La jeune femme ne lui adressa pas un regard et continua de fixer Lothon d’un regard dur, voir même terrifiant. Lentement, elle abaissa la lame et remit l’épée dans son fourreau. Elle se retourna mais, entendant Lothon ricaner, elle se détourna rapidement pour lui assener un coup de poing. Le pauvre Hobbit (qui l’avait bien cherché) plaqua ses mains sur son visage pour essayer de contenir le flot de sang qui s’échappait de son nez cassé, pendant que Frodon retenait Ixyah, dont son poing serré charriait des gouttes de sang. A la vue de sang, Lobelia poussa un cri et se précipita sur son fils. La jeune Elfe s’arracha vivement de l’étreinte de Frodon et se dirigea vers la porte pour sortir. Othon l’attrapa par le bras et lui lança :
- Et tu pars comme ça espèce de ***
- N’avisez plus un mouvement ou vous êtes mort, répliqua la jeune femme, dégageant son bras, faisant presque tomber le Hobbit.

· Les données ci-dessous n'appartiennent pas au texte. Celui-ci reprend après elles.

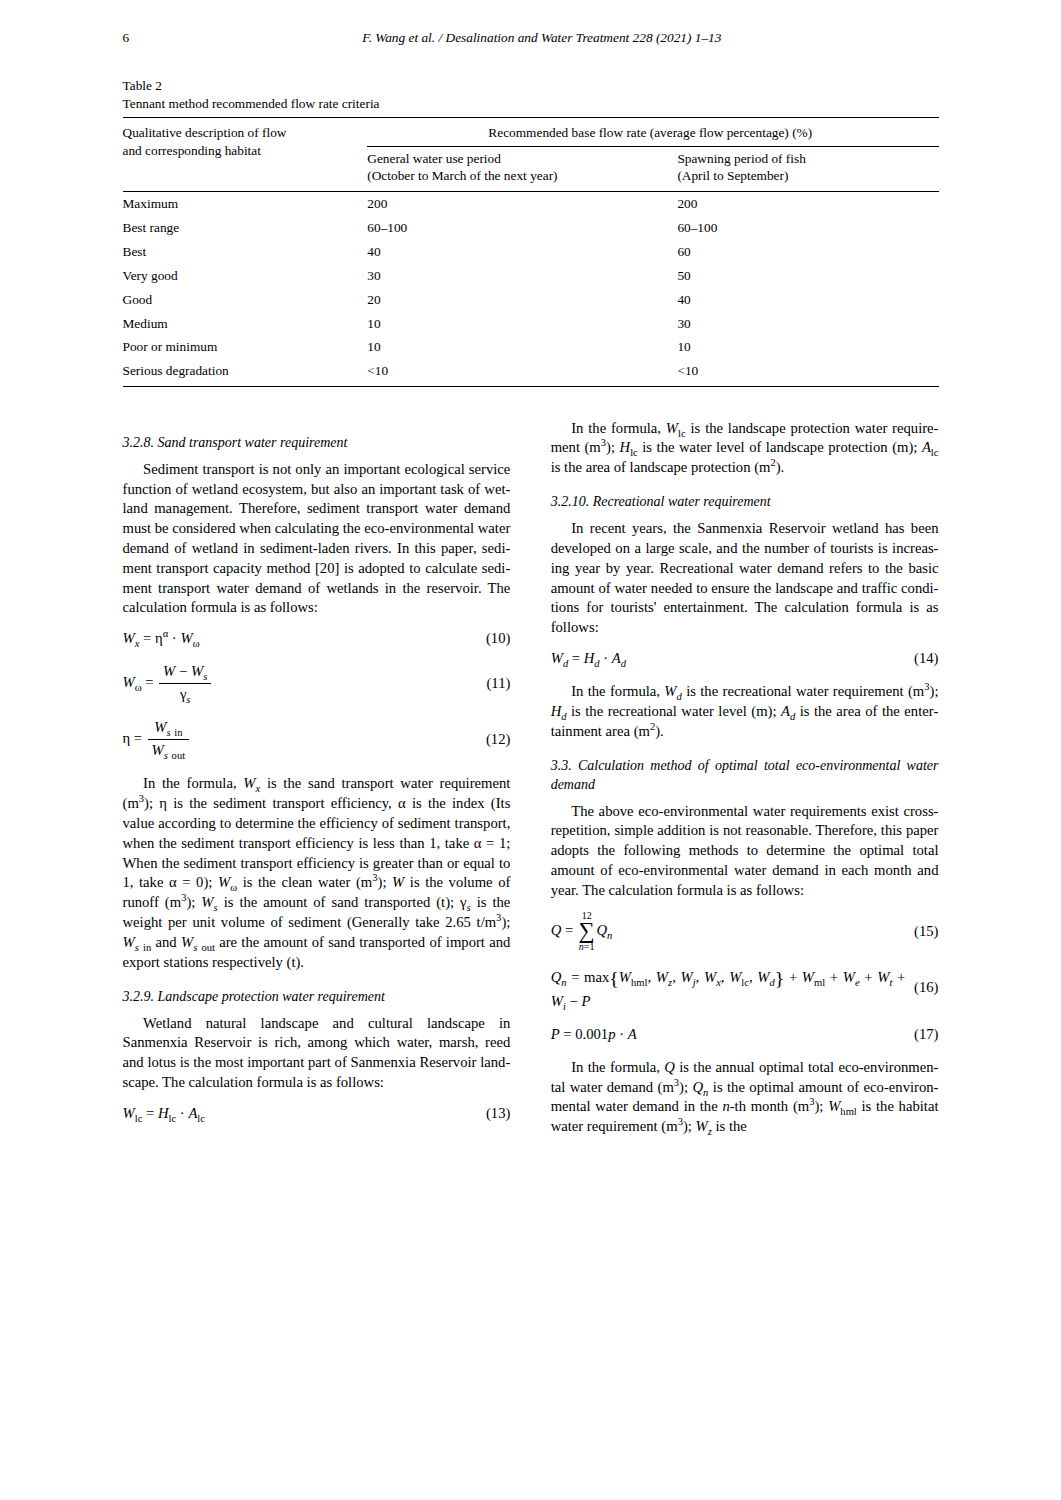6 F. Wang et al. / Desalination and Water Treatment 228 (2021) 1–13
Table 2 Tennant method recommended flow rate criteria
| Qualitative description of flow and corresponding habitat | Recommended base flow rate (average flow percentage) (%) |
| --- | --- |
| General water use period (October to March of the next year) | Spawning period of fish (April to September) |
| Maximum | 200 | 200 |
| Best range | 60–100 | 60–100 |
| Best | 40 | 60 |
| Very good | 30 | 50 |
| Good | 20 | 40 |
| Medium | 10 | 30 |
| Poor or minimum | 10 | 10 |
| Serious degradation | <10 | <10 |
3.2.8. Sand transport water requirement
Sediment transport is not only an important ecological service function of wetland ecosystem, but also an important task of wetland management. Therefore, sediment transport water demand must be considered when calculating the eco-environmental water demand of wetland in sediment-laden rivers. In this paper, sediment transport capacity method [20] is adopted to calculate sediment transport water demand of wetlands in the reservoir. The calculation formula is as follows:
Wx = ηα · Wω (10)
Wω = W − Ws γs (11)
η = Ws in Ws out (12)
In the formula, Wx is the sand transport water requirement (m3); η is the sediment transport efficiency, α is the index (Its value according to determine the efficiency of sediment transport, when the sediment transport efficiency is less than 1, take α = 1; When the sediment transport efficiency is greater than or equal to 1, take α = 0); Wω is the clean water (m3); W is the volume of runoff (m3); Ws is the amount of sand transported (t); γs is the weight per unit volume of sediment (Generally take 2.65 t/m3); Ws in and Ws out are the amount of sand transported of import and export stations respectively (t).
3.2.9. Landscape protection water requirement
Wetland natural landscape and cultural landscape in Sanmenxia Reservoir is rich, among which water, marsh, reed and lotus is the most important part of Sanmenxia Reservoir landscape. The calculation formula is as follows:
Wlc = Hlc · Alc (13)
In the formula, Wlc is the landscape protection water requirement (m3); Hlc is the water level of landscape protection (m); Alc is the area of landscape protection (m2).
3.2.10. Recreational water requirement
In recent years, the Sanmenxia Reservoir wetland has been developed on a large scale, and the number of tourists is increasing year by year. Recreational water demand refers to the basic amount of water needed to ensure the landscape and traffic conditions for tourists' entertainment. The calculation formula is as follows:
Wd = Hd · Ad (14)
In the formula, Wd is the recreational water requirement (m3); Hd is the recreational water level (m); Ad is the area of the entertainment area (m2).
3.3. Calculation method of optimal total eco-environmental water demand
The above eco-environmental water requirements exist cross-repetition, simple addition is not reasonable. Therefore, this paper adopts the following methods to determine the optimal total amount of eco-environmental water demand in each month and year. The calculation formula is as follows:
Q = 12∑n=1 Qn (15)
Qn = max{Whml, Wz, Wj, Wx, Wlc, Wd} + Wml + We + Wt + Wi − P (16)
P = 0.001p · A (17)
In the formula, Q is the annual optimal total eco-environmental water demand (m3); Qn is the optimal amount of eco-environmental water demand in the n-th month (m3); Whml is the habitat water requirement (m3); Wz is the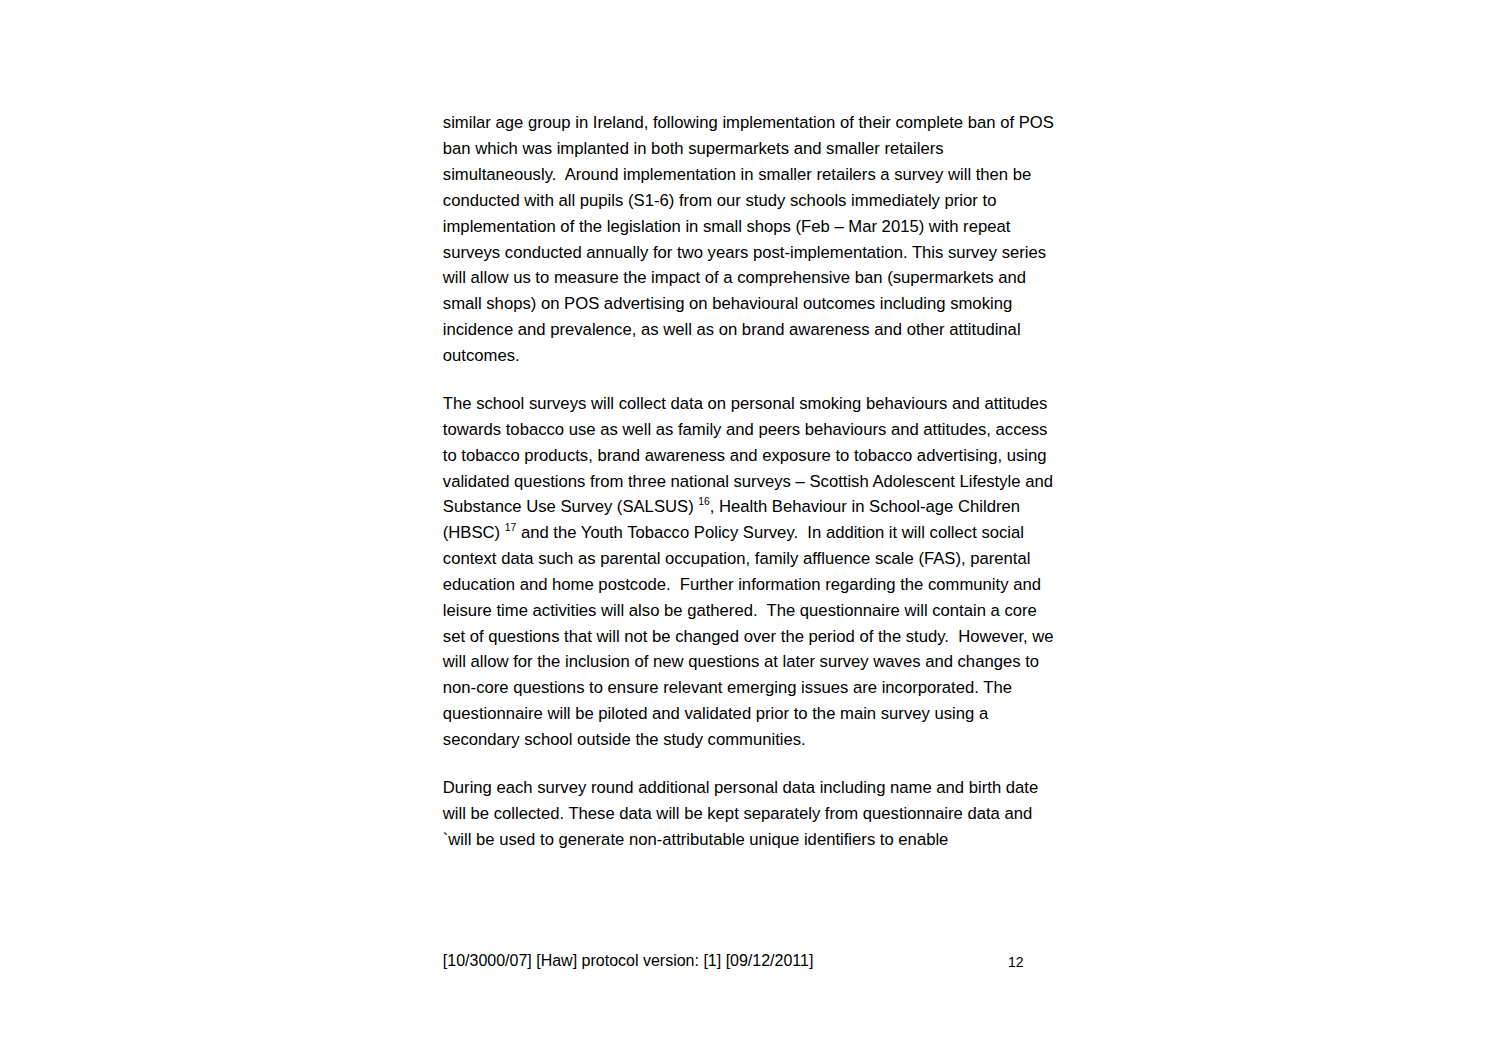similar age group in Ireland, following implementation of their complete ban of POS ban which was implanted in both supermarkets and smaller retailers simultaneously. Around implementation in smaller retailers a survey will then be conducted with all pupils (S1-6) from our study schools immediately prior to implementation of the legislation in small shops (Feb – Mar 2015) with repeat surveys conducted annually for two years post-implementation. This survey series will allow us to measure the impact of a comprehensive ban (supermarkets and small shops) on POS advertising on behavioural outcomes including smoking incidence and prevalence, as well as on brand awareness and other attitudinal outcomes.
The school surveys will collect data on personal smoking behaviours and attitudes towards tobacco use as well as family and peers behaviours and attitudes, access to tobacco products, brand awareness and exposure to tobacco advertising, using validated questions from three national surveys – Scottish Adolescent Lifestyle and Substance Use Survey (SALSUS) 16, Health Behaviour in School-age Children (HBSC) 17 and the Youth Tobacco Policy Survey. In addition it will collect social context data such as parental occupation, family affluence scale (FAS), parental education and home postcode. Further information regarding the community and leisure time activities will also be gathered. The questionnaire will contain a core set of questions that will not be changed over the period of the study. However, we will allow for the inclusion of new questions at later survey waves and changes to non-core questions to ensure relevant emerging issues are incorporated. The questionnaire will be piloted and validated prior to the main survey using a secondary school outside the study communities.
During each survey round additional personal data including name and birth date will be collected. These data will be kept separately from questionnaire data and `will be used to generate non-attributable unique identifiers to enable
[10/3000/07] [Haw] protocol version: [1] [09/12/2011] 12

Elle sortit de la pièce rapidement, sans se retourner. Pippin et Merry s’étaient mis dans un coin pour discuter des évènements. Ils étaient tous les deux d’accord pour dire que c’était bien fait pour Lothon.
Ils ne revirent pas Ixyah du reste de l’après midi. Ce ne fut seulement que le soir, alors que la lumière commençait à décliner, lorsque Frodon sortit du Smial pour la chercher qu’il l’entendit chanter. Elle avait une voix douce et mélodieuse, et elle chantait une chanson elfique dont l’air était assez mélancolique ( Sur l’aire de Pale (The Silent Force) de Within Temptation ). Le Hobbit se laissa guider par la voix et la trouva assise contre un arbre, face au lac. Quand Ixyah sentit la présence de Frodon, elle cessa tout de suite de chanter et se tourna vers lui.
- Je suis désolé, murmura t’elle, je n’aurais pas dû m’emporter comme ça tout à l’heure, c’était stupide… Mais il m’avait tellement énervée…
- Je sais, dit le Semi-Homme, en s’asseyant à coté d’elle, ta réaction était tout à fait justifiée…
- Je suppose que tu as eu des ennuis, demanda la jeune Elfe.
- Tu imagine Othon et Lobelia, répondit le Hobbit, mais finalement, j’ai réussi à m’en débarrasser. Lothon n’en menait pas large, tu peux me croire… Aller, viens… Il faut rentrer…
Ils retournèrent à deux au Smial pour y rejoindre Pippin et Merry.